Data supplied:
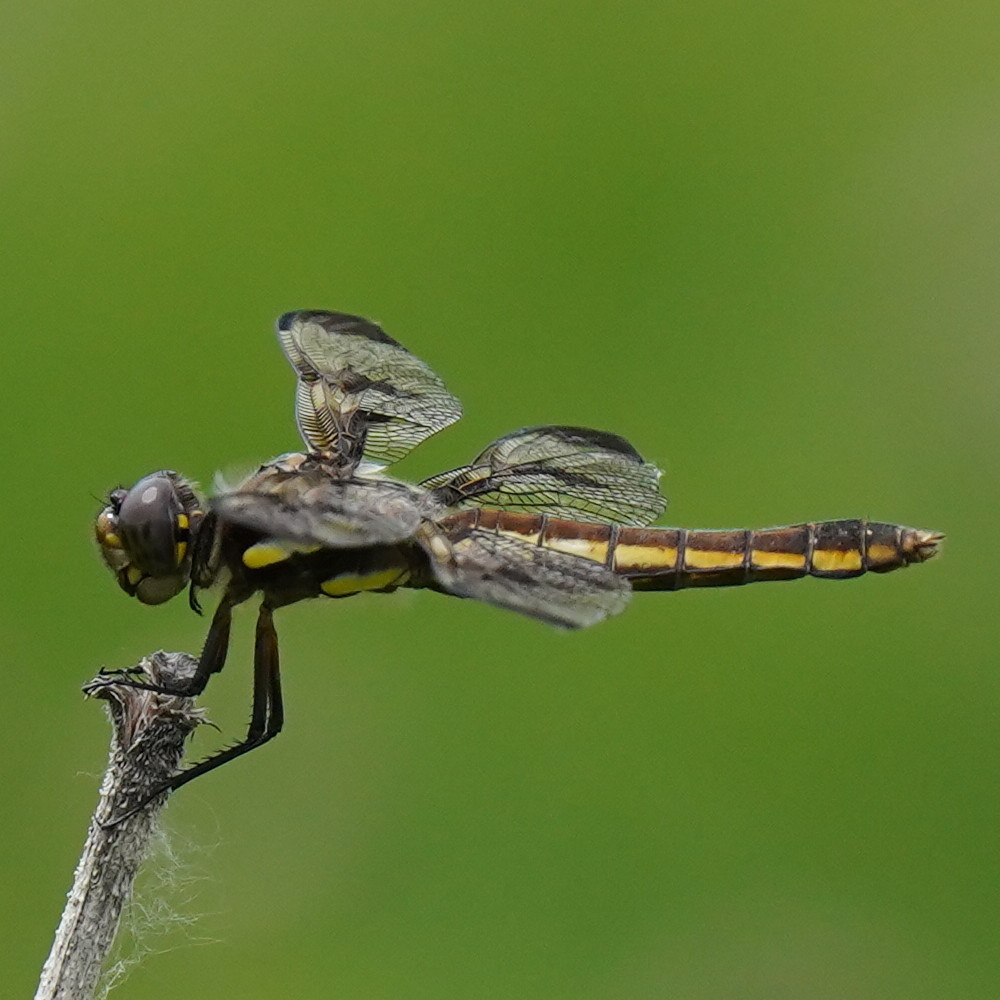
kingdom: Animalia
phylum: Arthropoda
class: Insecta
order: Odonata
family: Libellulidae
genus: Libellula
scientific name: Libellula pulchella
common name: Twelve-spotted skimmer
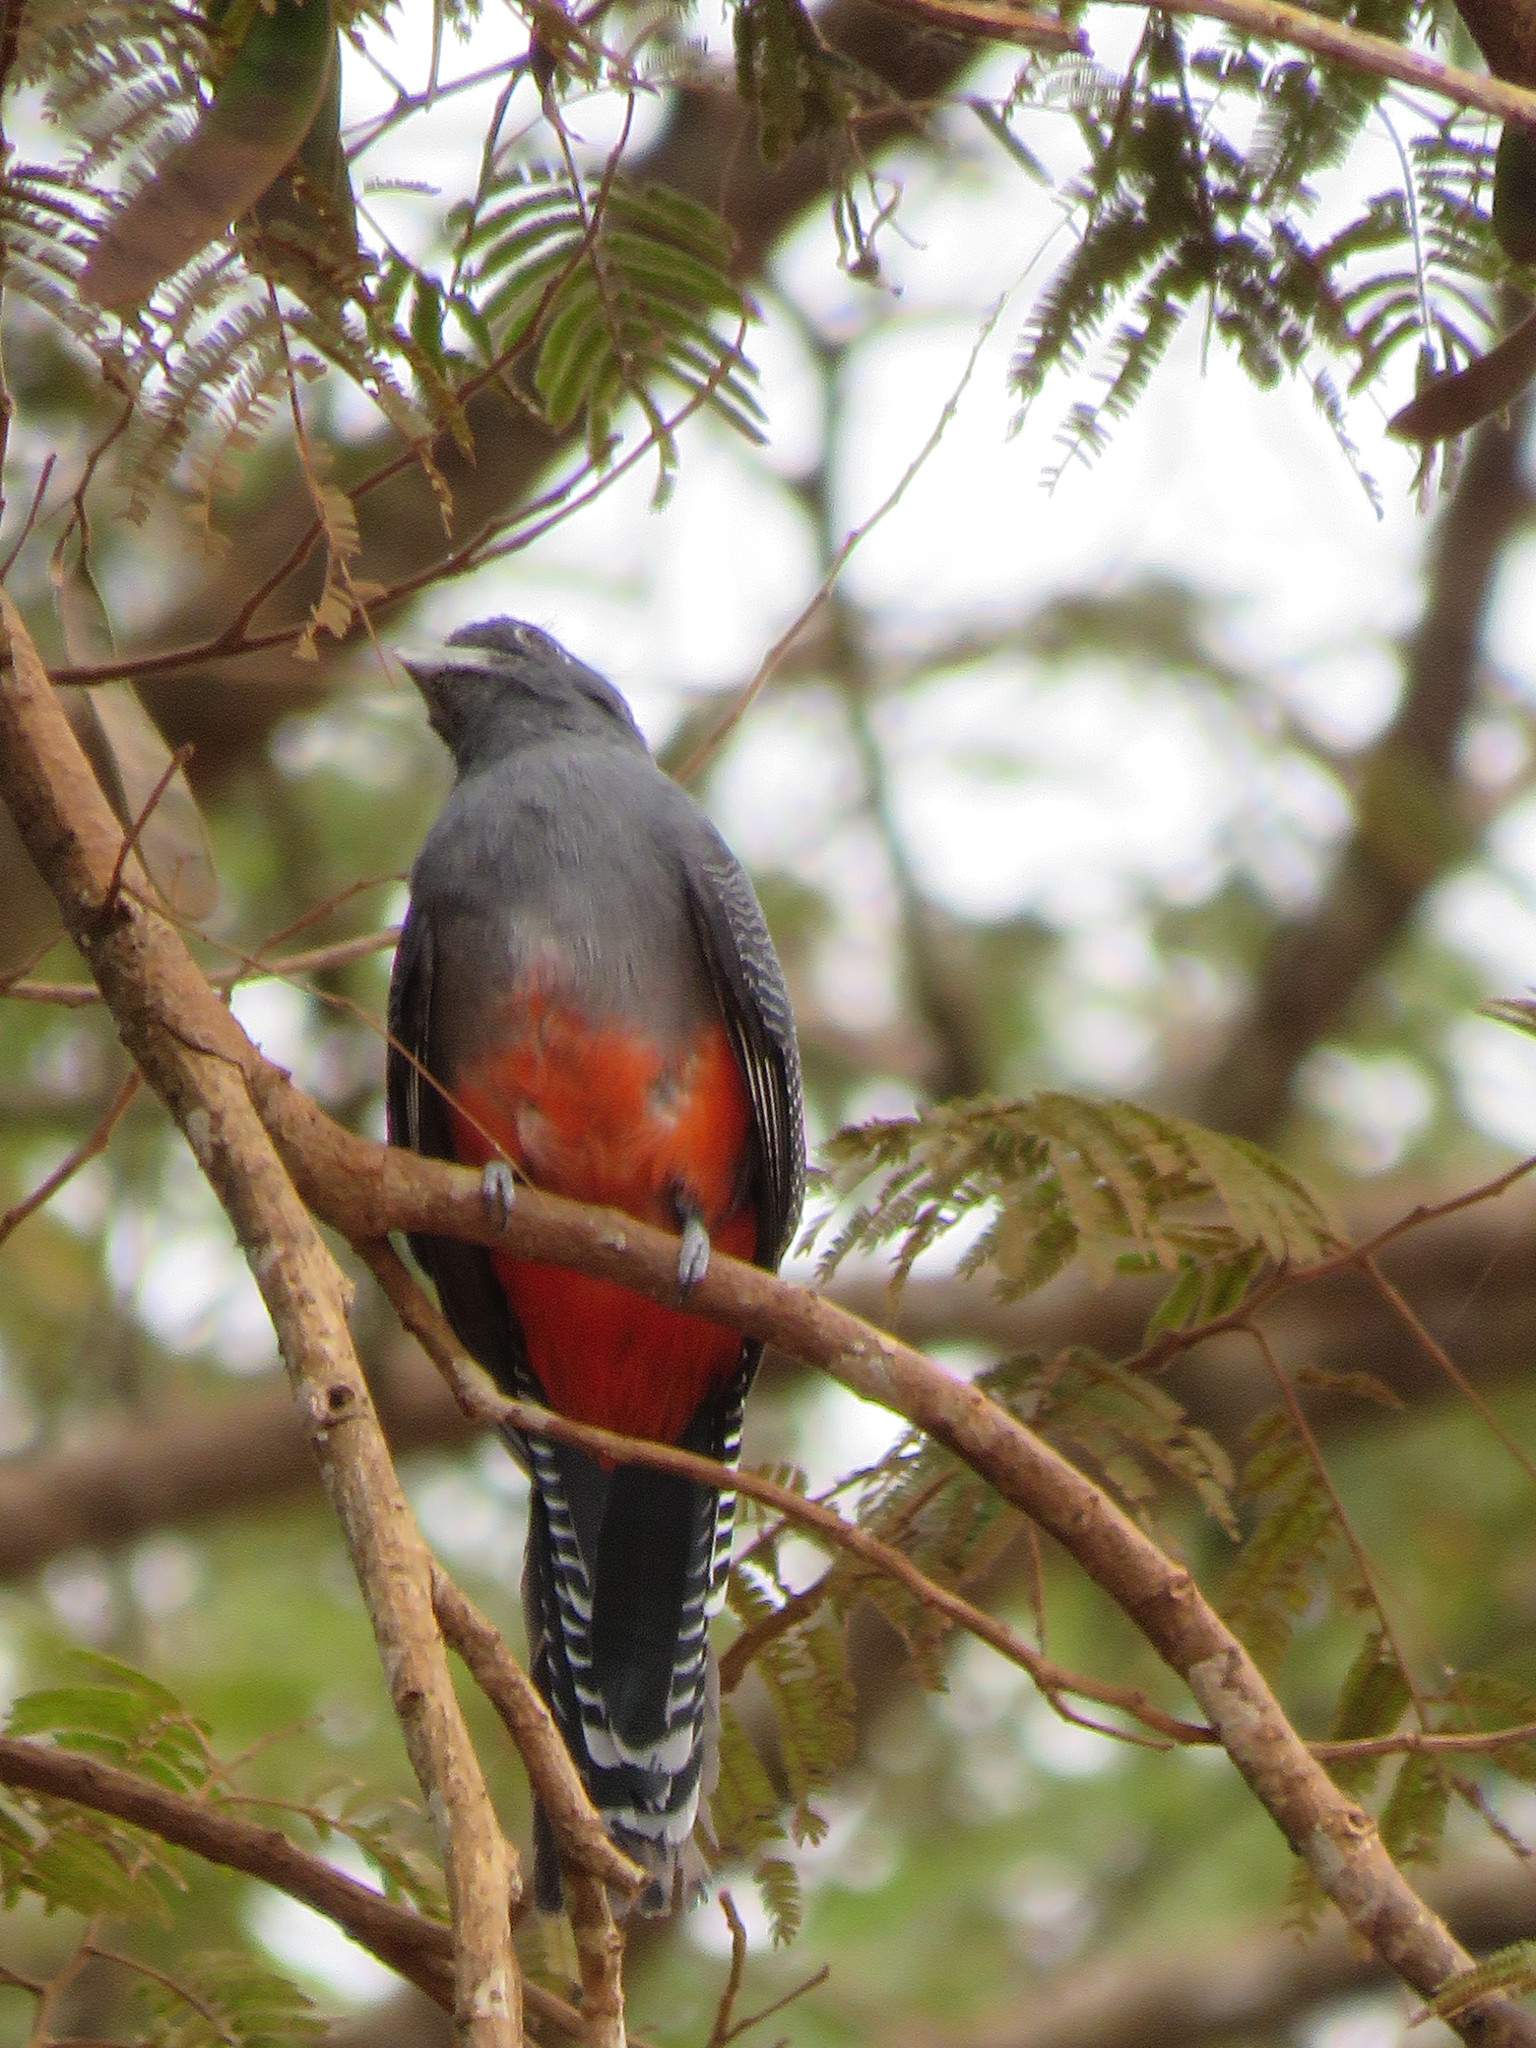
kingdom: Animalia
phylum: Chordata
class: Aves
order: Trogoniformes
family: Trogonidae
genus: Trogon
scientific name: Trogon curucui
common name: Blue-crowned trogon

Your goal:
Please quote the data from the line containing "order: Trogoniformes" through the last line, both included.

Task result:
order: Trogoniformes
family: Trogonidae
genus: Trogon
scientific name: Trogon curucui
common name: Blue-crowned trogon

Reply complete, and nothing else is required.